Les mêmes considérations les conduisent à énoncer que :

  • l'irrecevabilité des conclusions de l'intimé n'est encourue que lorsque celui-ci n'a pas conclu dans le délai prévu par le même texte ;

  • la communication tardive des pièces n’est sanctionnée par leur irrecevabilité que lorsque le juge estime qu'elles n'ont pas été communiquées en temps utile.

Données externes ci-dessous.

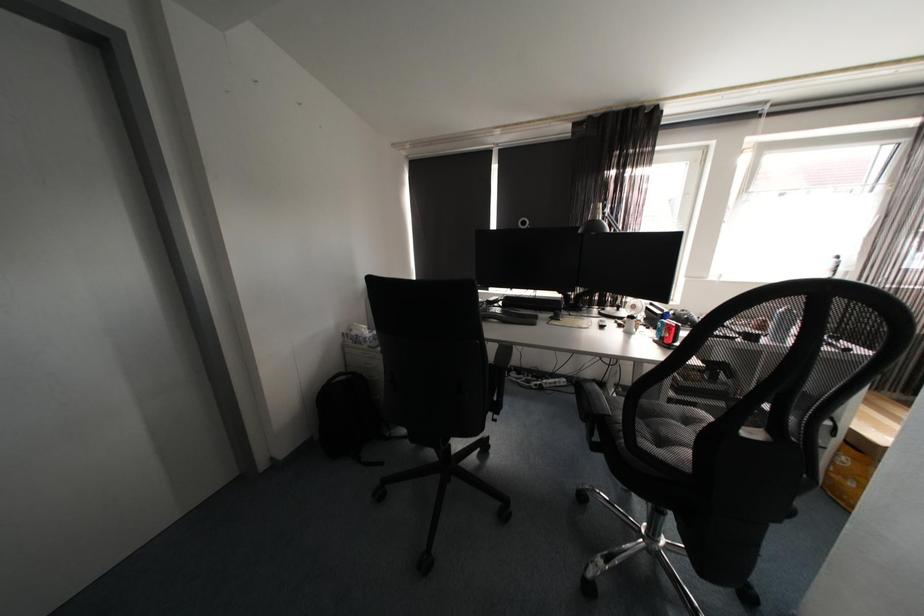
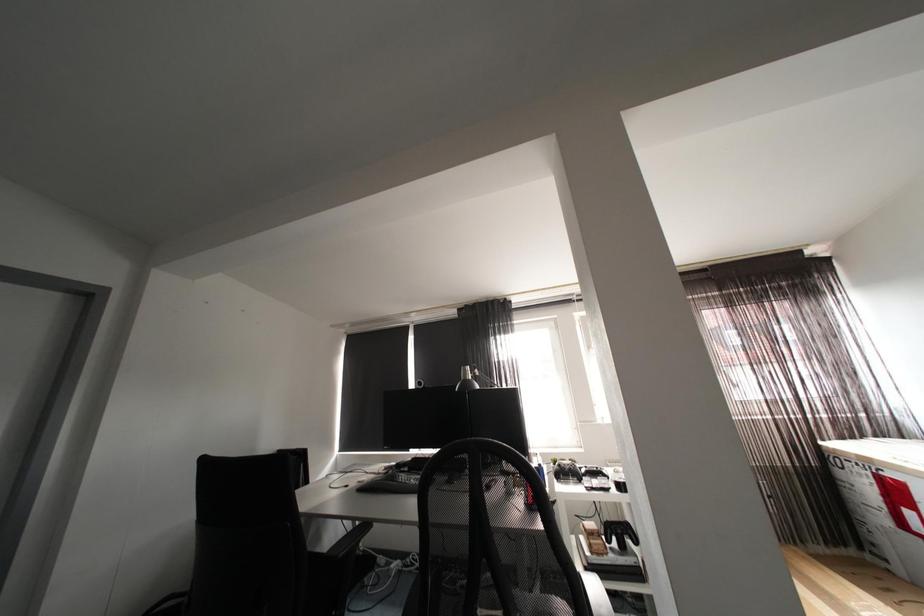
Question: The first image is from the beginning of the video and the second image is from the end. How did the camera likely rotate when shooting the video?

Choices:
 (A) Left
 (B) Right
 (C) Up
 (D) Down

Answer: (C)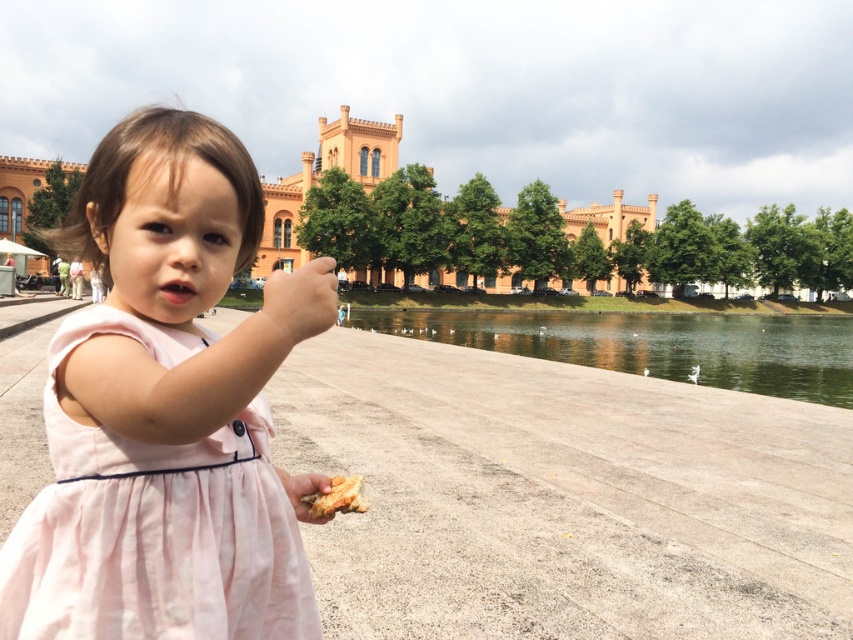
Question: Does pink cotton dress at center appear over golden crispy bread at lower center?

Choices:
 (A) no
 (B) yes

Answer: (B)

Question: Which point is closer to the camera?

Choices:
 (A) pink cotton dress at center
 (B) transparent water at lower center
 (C) golden crispy bread at lower center

Answer: (A)

Question: Which object is closer to the camera taking this photo?

Choices:
 (A) pink cotton dress at center
 (B) transparent water at lower center

Answer: (A)

Question: Is pink cotton dress at center to the left of golden crispy bread at lower center from the viewer's perspective?

Choices:
 (A) no
 (B) yes

Answer: (B)

Question: Which point appears closest to the camera in this image?

Choices:
 (A) (367, 508)
 (B) (711, 339)
 (C) (183, 586)

Answer: (C)

Question: Is the position of pink cotton dress at center more distant than that of golden crispy bread at lower center?

Choices:
 (A) yes
 (B) no

Answer: (B)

Ces nouvelles règles de procédure, « en ce qu'elles garantissent l'accès au juge », sont d'application immédiate.

A noter :

Revirement de jurisprudence.

Jusqu'à présent, les dispositions de l’article R 311-26 du Code de l'expropriation (anciennement art. R 13-49) faisaient l’objet d’une interprétation très stricte de la part de la Cour de cassation. Les Hauts Magistrats jugeaient que l'appelant qui dépose les pièces produites au soutien de son mémoire après l'expiration du délai prévu pour conclure (3 mois depuis le 1er janvier 2015, 2 mois auparavant) était déchu de son appel (Cass. 3e civ. 29-2-2012 n° 10-27.346 FS-PBI : RDI 2012 p. 267), y compris lorsque les pièces étaient identiques à celles produites en première instance (Cass. 3e civ. 27-4-2017 n° 16-11.078 ; Cass. 3e civ. 15-6-2017 n° 16-50.039 FS-PB : BPIM 5/17 inf. 332).

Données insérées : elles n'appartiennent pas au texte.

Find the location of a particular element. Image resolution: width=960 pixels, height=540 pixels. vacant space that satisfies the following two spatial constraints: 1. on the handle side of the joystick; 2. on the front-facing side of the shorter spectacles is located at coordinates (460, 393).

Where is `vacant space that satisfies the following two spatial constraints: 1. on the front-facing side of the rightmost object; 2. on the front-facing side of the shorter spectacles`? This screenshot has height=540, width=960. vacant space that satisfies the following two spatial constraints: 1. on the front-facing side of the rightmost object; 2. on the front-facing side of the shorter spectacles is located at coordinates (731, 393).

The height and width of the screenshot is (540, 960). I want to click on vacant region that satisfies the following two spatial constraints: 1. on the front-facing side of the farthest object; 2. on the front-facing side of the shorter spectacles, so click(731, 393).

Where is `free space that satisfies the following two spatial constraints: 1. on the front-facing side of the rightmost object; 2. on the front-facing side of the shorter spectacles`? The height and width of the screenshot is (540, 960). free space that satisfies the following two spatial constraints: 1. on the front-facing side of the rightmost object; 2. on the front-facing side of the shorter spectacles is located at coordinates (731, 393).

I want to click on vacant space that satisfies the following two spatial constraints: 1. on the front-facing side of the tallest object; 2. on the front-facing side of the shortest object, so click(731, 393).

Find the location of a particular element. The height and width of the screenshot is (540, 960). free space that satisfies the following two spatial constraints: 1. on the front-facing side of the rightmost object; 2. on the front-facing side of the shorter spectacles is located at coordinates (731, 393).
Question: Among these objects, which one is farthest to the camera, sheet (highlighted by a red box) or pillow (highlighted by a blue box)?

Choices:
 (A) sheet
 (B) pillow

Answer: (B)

Pour justifier son revirement de jurisprudence, la Cour de cassation se fonde sur le droit d'accès au juge garanti par l’article 6 § 1 de la convention de sauvegarde des droits de l'Homme.

Certes, l'obligation de communication simultanée des conclusions et des pièces dans le délai de 3 mois de la déclaration d'appel poursuit l'objectif d'intérêt général de célérité de la procédure d'appel en matière d'expropriation. Mais la sanction de caducité de la déclaration d'appel qui s'attache à la production tardive de pièces lorsque les conclusions ont été communiquées dans le délai ne s'inscrit pas dans un rapport raisonnable de proportionnalité entre les moyens employés et le but visé.

Le défaut de communication des pièces dans le délai de 3 mois ne sera pas sanctionné par une irrecevabilité automatique. Le juge ne pourra écarter les pièces produites tardivement par l’appelant ou l’intimé que dans la mesure où le principe du contradictoire n’aura pas été respecté, autrement dit que les pièces n’auront pas été communiquées en temps utile au sens de l’article 15 du Code de procédure civile : « les parties doivent se faire connaître mutuellement en temps utile les moyens de fait sur lesquels elles fondent leurs prétentions, les éléments de preuve qu’elles produisent et les moyens de droit qu’elles invoquent, afin que chacune soit à même d’organiser sa défense ». Rappelons enfin que l'appréciation du caractère tardif de la communication des pièces relève des constatations souveraines des juges du fond (Cass. ch. mixte 3-2-2006 n° 04-30.592 : RTD civ. 2006 p. 374).